### TEKS HALAMAN
* * *

Masih di bulan kemerdekaan RI ke-80. Peristiwa seorang pengemudi ojol online dilindas rantis Brimob, pada 28 Agustus 2025 kali ini memantik ingatan kita semua akan tragedi luka bangsa ini yang telah lalu.
Tragedi Malari '74 hingga reformasi '98 mengundang nurani penulis untuk mengintipnya lagi. Bukan membuka luka lama, tapi menyiapkan tinta untuk sama-sama belajar.
Rene seorang mahasiswa Universitas Kristen Indonesia (UKI) saat ikut demonstrasi yang dikenal dengan peristiwa Malari '74. Ia tertembak persis depan kampus Trisakti.
Berlajut pada reformasi '98 dimana 4 mahasiswa Trisakti tertembak tewas oleh aparat. Tragedi ini terjadi pada 12 Mei 1998.
Kisah dan foto mereka di atas jadi pemantik perlawanan. Pada tahun yang sama rezim kala itu pun runtuh, seolah lupa, semua gagap gempita merayakan era reformasi.

* * *

### INSTRUKSI TUGAS
Tuliskan kelanjutan tulisan tentang tragedi Malari '74 hingga reformasi '98 di atas, dimulai tepat setelah kalimat terakhirnya.

### BARIS TERSIMPAN
* * *

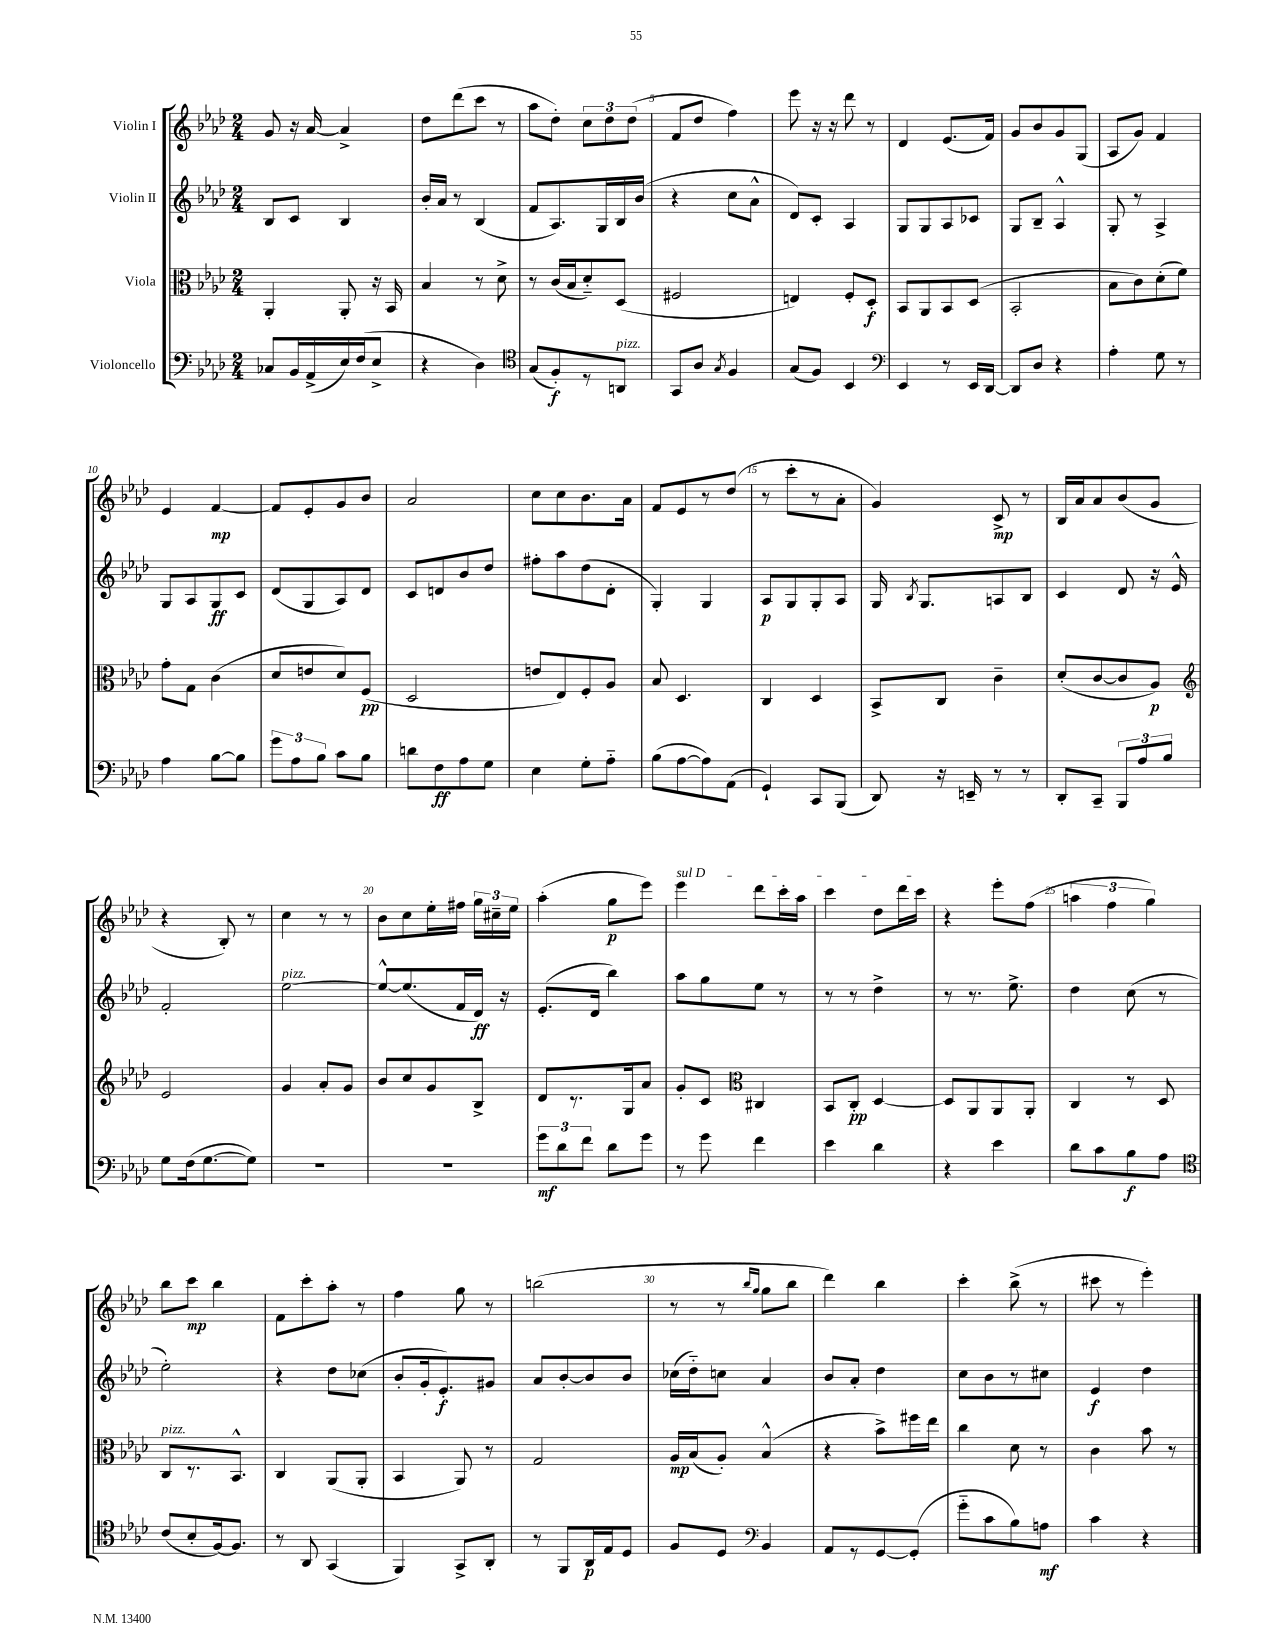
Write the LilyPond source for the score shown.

<<
\new StaffGroup <<
\new Staff = "s0" \with { instrumentName = "Violin I" } {
    \clef treble \key aes \major \numericTimeSignature \time 2/4
    \autoBeamOff g'8 r16 aes'16~ aes'4-> |
    des''8[ des'''8( c'''8] r8 |
    aes''8[ des''8]-.) \tuplet 3/2 { c''8[ des''8 des''8]( } |
    f'8[ des''8] f''4) |
    ees'''8 r16 r16 des'''8 r8 |
    des'4 ees'8.[( f'16]) |
    g'8[ bes'8 g'8 g8]( |
    aes8[ g'8]) f'4 |
    ees'4 f'4~\mp |
    f'8[ ees'8-. g'8 bes'8] |
    aes'2 |
    c''8[ c''8 bes'8. aes'16] |
    f'8[ ees'8 r8 des''8]( |
    r8 c'''8[-. r8 aes'8]-. |
    g'4) c'8->\mp r8 |
    bes16[ aes'16 aes'8 bes'8( g'8] |
    r4 bes8-.) r8 |
    c''4 r8 r8 |
    bes'8[ c''8 ees''16-. fis''16] \tuplet 3/2 { g''16[ cis''16-- ees''16] } |
    aes''4-.( g''8[\p ees'''8]) |
    \once \override TextSpanner.bound-details.left.text = \markup { \italic "sul D" } ees'''4\startTextSpan des'''8[ c'''16-. aes''16] |
    c'''4 des''8[ des'''16 c'''16]\stopTextSpan |
    r4 ees'''8[-. f''8]( |
    \tuplet 3/2 { a''4 f''4 g''4) } |
    bes''8[ c'''8]\mp bes''4 |
    f'8[ c'''8-. aes''8]-. r8 |
    f''4 g''8 r8 |
    b''2( |
    r8 r8 \grace { bes''16[ g''16] } g''8[ bes''8] |
    des'''4) bes''4 |
    c'''4-. bes''8->( r8 |
    cis'''8 r8 ees'''4-.) \bar "|." |
}
\new Staff = "s1" \with { instrumentName = "Violin II" } {
    \clef treble \key aes \major \numericTimeSignature \time 2/4
    \autoBeamOff bes8[ c'8] bes4 |
    bes'16[-. aes'16] r8 bes4( |
    f'8[ aes8.) g16 bes16 bes'16]( |
    r4 c''8[ aes'8]-^ |
    des'8[) c'8]-. aes4 |
    g8[ g8 aes8 ces'8] |
    g8[ bes8]-- aes4-^ |
    g8-. r8 aes4-> |
    g8[ aes8 g8\ff c'8] |
    des'8[( g8 aes8) des'8] |
    c'8[ d'8 bes'8 des''8] |
    fis''8[-. aes''8 des''8( des'8]-. |
    g4-.) g4 |
    aes8[\p g8 g8-. aes8] |
    g16 \acciaccatura { bes8 } g8.[ a8 bes8] |
    c'4 des'8 r16 ees'16-^ |
    f'2-. |
    ees''2~^\markup { \italic "pizz." } |
    ees''8[~-^ ees''8.( f'16 des'16]\ff) r16 |
    ees'8.[-.( des'16] bes''4) |
    aes''8[ g''8 ees''8] r8 |
    r8 r8 des''4-> |
    r8 r8. ees''8.-> |
    des''4 c''8( r8 |
    ees''2-.) |
    r4 des''8[ ces''8]( |
    bes'8[-. g'16-. ees'8.-.\f) gis'8] |
    aes'8[ bes'8~-. bes'8 bes'8] |
    ces''16[( des''16-_) c''8] aes'4 |
    bes'8[ aes'8]-. des''4 |
    c''8[ bes'8 r8 cis''8] |
    ees'4\f des''4 \bar "|." |
}
\new Staff = "s2" \with { instrumentName = "Viola" } {
    \clef alto \key aes \major \numericTimeSignature \time 2/4
    \autoBeamOff aes,4-. aes,8-. r16 bes,16 |
    bes4 r8 des'8-> |
    r8 c'16[( bes16 des'8-_) des8]( |
    fis2 |
    e4) f8[-. des8]-.\f |
    bes,8[ aes,8 bes,8 des8]( |
    bes,2-. |
    bes8[ c'8) des'8-.( f'8]) |
    g'8[-. g8] c'4( |
    des'8[ e'8 des'8) f8]\pp( |
    des2 |
    e'8[ ees8) f8-. aes8] |
    bes8 des4. |
    c4 des4 |
    bes,8[-> c8] c'4-- |
    des'8[-.( c'8~ c'8 aes8]\p) |
    \clef treble ees'2 |
    g'4 aes'8[-. g'8] |
    bes'8[ c''8 g'8 bes8]-> |
    des'8[ r8. g16 aes'8] |
    g'8[-. c'8] \clef alto cis4 |
    bes,8[ c8]-.\pp des4~ |
    des8[ aes,8 aes,8 aes,8]-. |
    c4 r8 des8 |
    c8[^\markup { \italic "pizz." } r8. bes,8.]-^ |
    c4 aes,8[( aes,8]-. |
    bes,4 aes,8) r8 |
    g2 |
    aes16[\mp bes16( aes8]-.) bes4-^( |
    r4 bes'8[->) fis''16 ees''16] |
    c''4 des'8 r8 |
    c'4 bes'8 r8 \bar "|." |
}
\new Staff = "s3" \with { instrumentName = "Violoncello" } {
    \clef bass \key aes \major \numericTimeSignature \time 2/4
    \autoBeamOff ces8[ bes,16 aes,16->( ees16) f16( ees8]-> |
    r4 des4) |
    \clef tenor g8[( f8-.\f) r8 a,8]^\markup { \italic "pizz." } |
    g,8[ aes8] \acciaccatura { g8 } f4 |
    g8[( f8]) bes,4 |
    \clef bass ees,4 r8 ees,16[ des,16]~ |
    des,8[ des8] r4 |
    aes4-. g8 r8 |
    aes4 bes8[~ bes8] |
    \tuplet 3/2 { g'8[ aes8 bes8] } c'8[ bes8] |
    d'8[ f8\ff aes8 g8] |
    ees4 g8[-. aes8]-_ |
    bes8[( aes8~ aes8) aes,8]( |
    g,4-!) c,8[ bes,,8]( |
    des,8) r16 e,16-- r8 r8 |
    des,8[-. c,8]-- \tuplet 3/2 { bes,,8[ aes8 bes8] } |
    g8[ f16( g8.~ g8]) |
    R2 |
    R2 |
    \tuplet 3/2 { g'8[\mf des'8 f'8] } des'8[ g'8] |
    r8 g'8 f'4 |
    ees'4 des'4 |
    r4 ees'4 |
    des'8[ c'8 bes8\f aes8] |
    \clef tenor c'8[( bes8-. f16~) f8.] |
    r8 aes,8 g,4( |
    f,4) g,8[-> aes,8]-. |
    r8 f,8[ aes,16\p ees16 des8] |
    f8[ des8] \clef bass bes,4 |
    aes,8[ r8 g,8~ g,8]-.( |
    g'8[-_ c'8 bes8) a8]\mf |
    c'4 r4 \bar "|." |
}
>>
>>
\layout { \context { \Score currentBarNumber = #2 \override BarNumber.break-visibility = ##(#f #t #t) barNumberVisibility = #(every-nth-bar-number-visible 5) } }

* * *

### JAWABAN TUGAS
Kebijakan pemerintah dan perlawanan
Jakarta bergerolak pada 15 Januari 1974 diakibatkan oleh kebijakan pemerintah akan banjirnya modal asing. Kerusuhan rakyat pun tak terbendung.
20 tahun kemudian krisis ekonomi terjadi. Rupiah melemah dengan nilai tukar dolarnya menembus di angka Rp. 20.000 per dolar.
Perlawanan pun bergelombang menjadi arus kekuatan rakyat. Naasnya, korban sipil terus jadi tumbal. Hilangnya nyawa hingga kita menyaksikan peristiwa Semanggi I dan Semanggi II.
Kali ini kita tidak sedang menghitung angka statistik korban, tapi ini tentang kebijakan yang berani menghilangkan aspek kemanusiaan. Dimana nuraninya?
Bahkan satu nyawa sekalipun jadi korban kematian. ini tentang kemanusiaan sekali lagi. Tragedi Ojol 2025 membuat kita semua kecewa, negara dan aparatnya seolah tidak belajar dari sejarah justru mewariskan tindakan "anti" kemanusiaan.
Peristiwa tertindas nya ojol oleh aparat, kematian Rene hingga hilangnya nyawa 4 mahasiswa jadi catatan kelam sejarah Republik ini. Simbol ketidakadilan struktural, korbannya selalu saja rakyat kecil.
Aparat oh Aparat
Seorang ojol yang bernama Afan Kurniawan berusia 21 tahun kini sudah di pembaringan, nyawanya hilang, meninggalkan keluarga yang selama ini dinafkahinya. Tindakan sadis aparat dengan fasilitas negara ini menyisakan luka mendalam bagi semua.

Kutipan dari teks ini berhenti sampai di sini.